• [What to do]
1/ In the Netbase passage, what does the name Netbase stand for?
2/ Pick up the Netbase passage after its last sentence and continue it.

:: Selected passage ::

/netbase

Netbase, short for Network Baseliner is a Zeek framework for making and recording quantitative observations about network device activity.

Primary LanguageZeek

Background

One of the biggest challenges we face as network traffic analysts is determining whether or not the traffic we are currently looking at is normal. Normal is inherently difficult to define in a network environment. What can be considered normal varies widely across devices. Servers behave differently than workstations, domain controllers behave differently than database systems and so on. Normal can also vary over time. What is normal for a given host in the middle of a workday is usually very different than the behavior expected in the middle of the night.

So as we try to determine if some traffic is normal, we ask oursevles questions like is this normal for this network? for this type of host? for this specific host? for this time of day? for this particular day of the week? Answering these questions requires lots of contextual knowledge, experience in the environment, and access to data that provides the right insights. Obtaining these things is not trivial.

One way to accomplish this is to make running observations of things that can then be compared. A baseline, by definition, is a "minimum or starting point used for comparison". Perfect, baselining sounds like a great fit, but how do you create one?

Netbase

Netbase, short for Network Baseliner, is a Zeek framework aimed at helping you do just that. By creating a running record of quantitative observations about network device activity it provides data points that can be compared to one another across several dimensions and analyzed manually, visually or statistically.

:::
:: Excerpted data ::

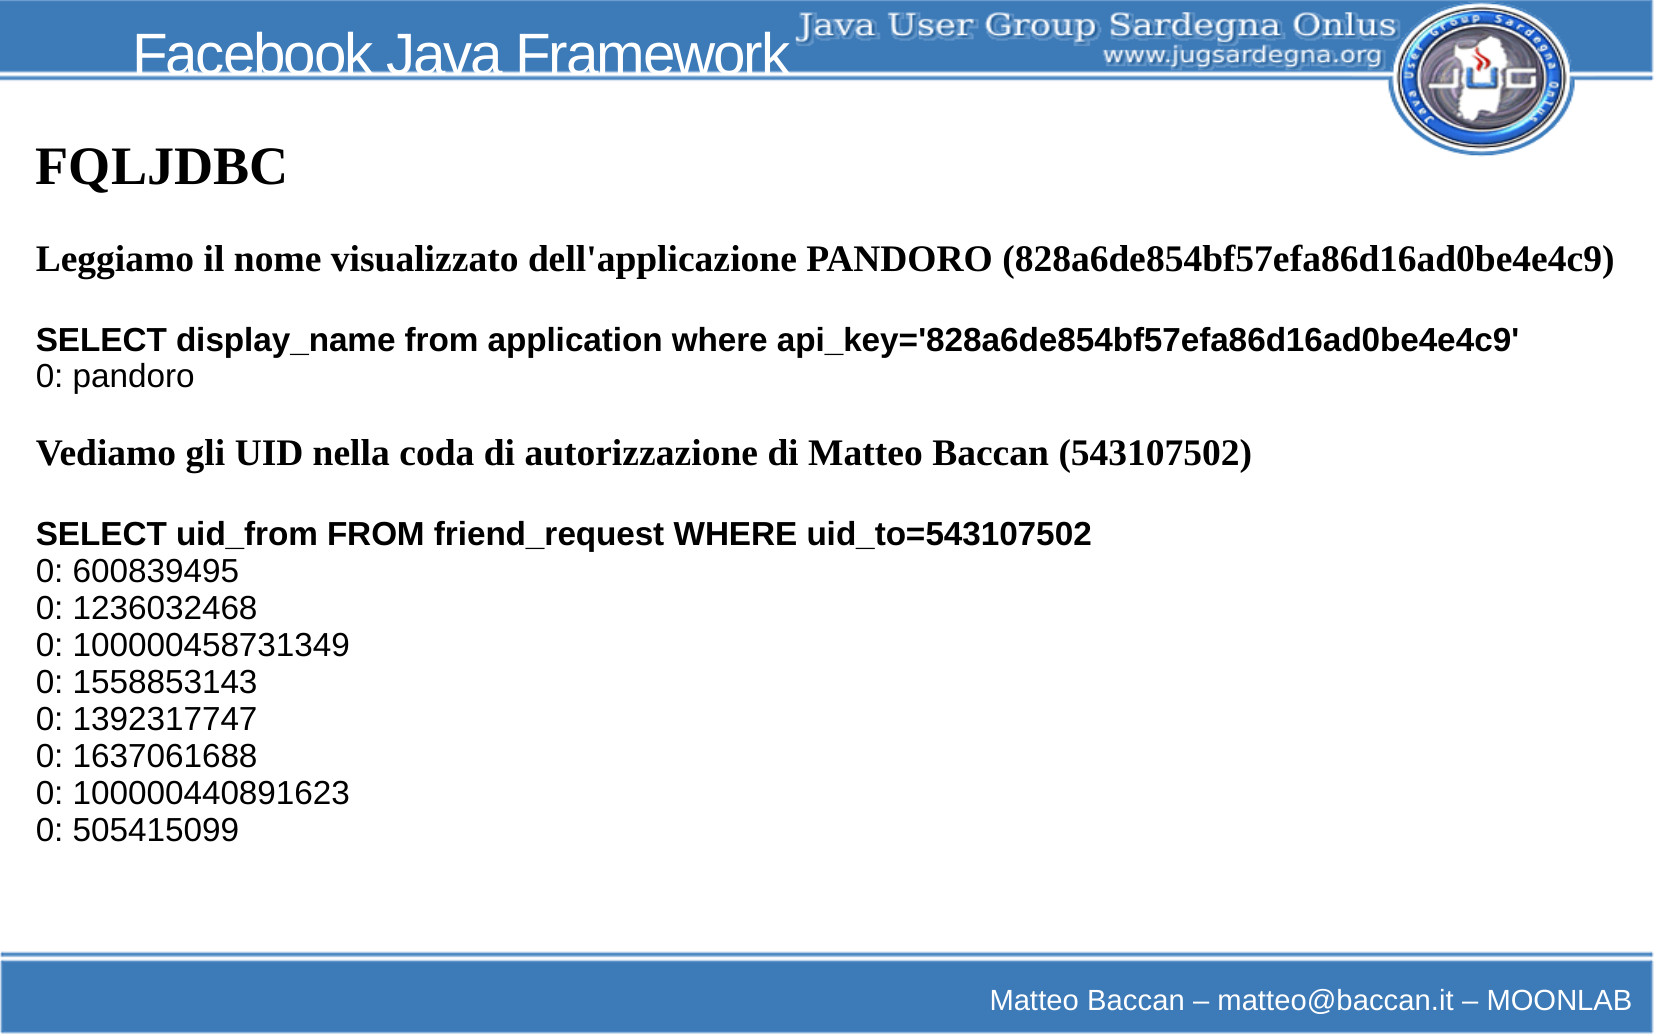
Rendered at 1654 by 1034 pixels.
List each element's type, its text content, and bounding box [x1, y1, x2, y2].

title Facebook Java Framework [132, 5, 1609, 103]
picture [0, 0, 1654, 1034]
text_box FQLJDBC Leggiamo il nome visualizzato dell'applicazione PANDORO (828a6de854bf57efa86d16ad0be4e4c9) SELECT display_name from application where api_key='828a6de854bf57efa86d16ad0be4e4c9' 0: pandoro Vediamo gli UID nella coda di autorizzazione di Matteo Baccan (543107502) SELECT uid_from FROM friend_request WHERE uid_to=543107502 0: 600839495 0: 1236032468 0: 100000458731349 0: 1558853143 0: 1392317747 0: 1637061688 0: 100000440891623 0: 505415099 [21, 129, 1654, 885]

:::
:: Excerpted data ::

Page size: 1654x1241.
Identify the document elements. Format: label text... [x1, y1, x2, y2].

:::
:: Excerpted data ::

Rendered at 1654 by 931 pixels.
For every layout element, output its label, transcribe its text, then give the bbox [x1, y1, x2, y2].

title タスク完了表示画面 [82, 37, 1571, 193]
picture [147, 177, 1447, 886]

:::

• [Answers to each task]
1/ Network Baseliner

2/
Netbase uses a device-centric approach to capturing observations, specifically, the observations it logs describe activity from the perspective of each active, monitored host (more on monitored hosts below). When an IP address is active on the network, Netbase begins recording a wide variety of observations over a finite time interval. At the end of the interval, an entry is written to the Netbase log stream containing the metrics that describe the devices activity in that timeframe, then the interval timer resets.

Netbase Structure

Netbase is meant to work best in Zeek clusters, although it functions just fine on a stand-alone instance. In clusters, more than one worker node performs traffic analysis and categorization tasks and records them in the form of observables (more on that below).

When a worker finishes its analysis of a given connection it sends any recorded observables to the Proxy node(s) using Zeek's data partitioning API, which allows us to evenly spread keys in a table across multiple nodes in the cluster. The Proxies process observables and associate them with the monitored IP address to which they apply, and regularly (on a set interval) log a summary of observations to the Netbase log stream.

High-level depiction of Netbase's structure and data flow.

Observables

Netbase's primary goal is turn interesting network device activity into quantitative metrics that can be analyzed and compared at scale, these metrics are referred to as observables. What is considered interesting activity is highly subjective though. There are many, many inferences one can make by analyzing any one of Zeek's native logs. The approach here is simple, try to be comprehensive. Cover device behaviors that apply to all types of hosts with the understanding that not all observables will apply to every host - and that's ok.

There are a few fundamental types of observables, they are:

  • Counts of specific device behaviors
  • Summary statistics describing numerical data properties, e.g. sum, average, mininum and maximum
  • Cardinality (unique) counts of a given value

Tons of great observables can be extracted from Zeek's Conn events alone, in fact, Netbase currently includes 52 of them (visible in the flow module). It also includes other protocol-specific observables that can be found in their respective modules.

Monitored Hosts

Netbase generates observations for monitored hosts, or hosts the user is specifically concerned with. In smaller networks it might be practical to apply this methodology to all hosts, but in larger networks its usually prudent to refine things a bit.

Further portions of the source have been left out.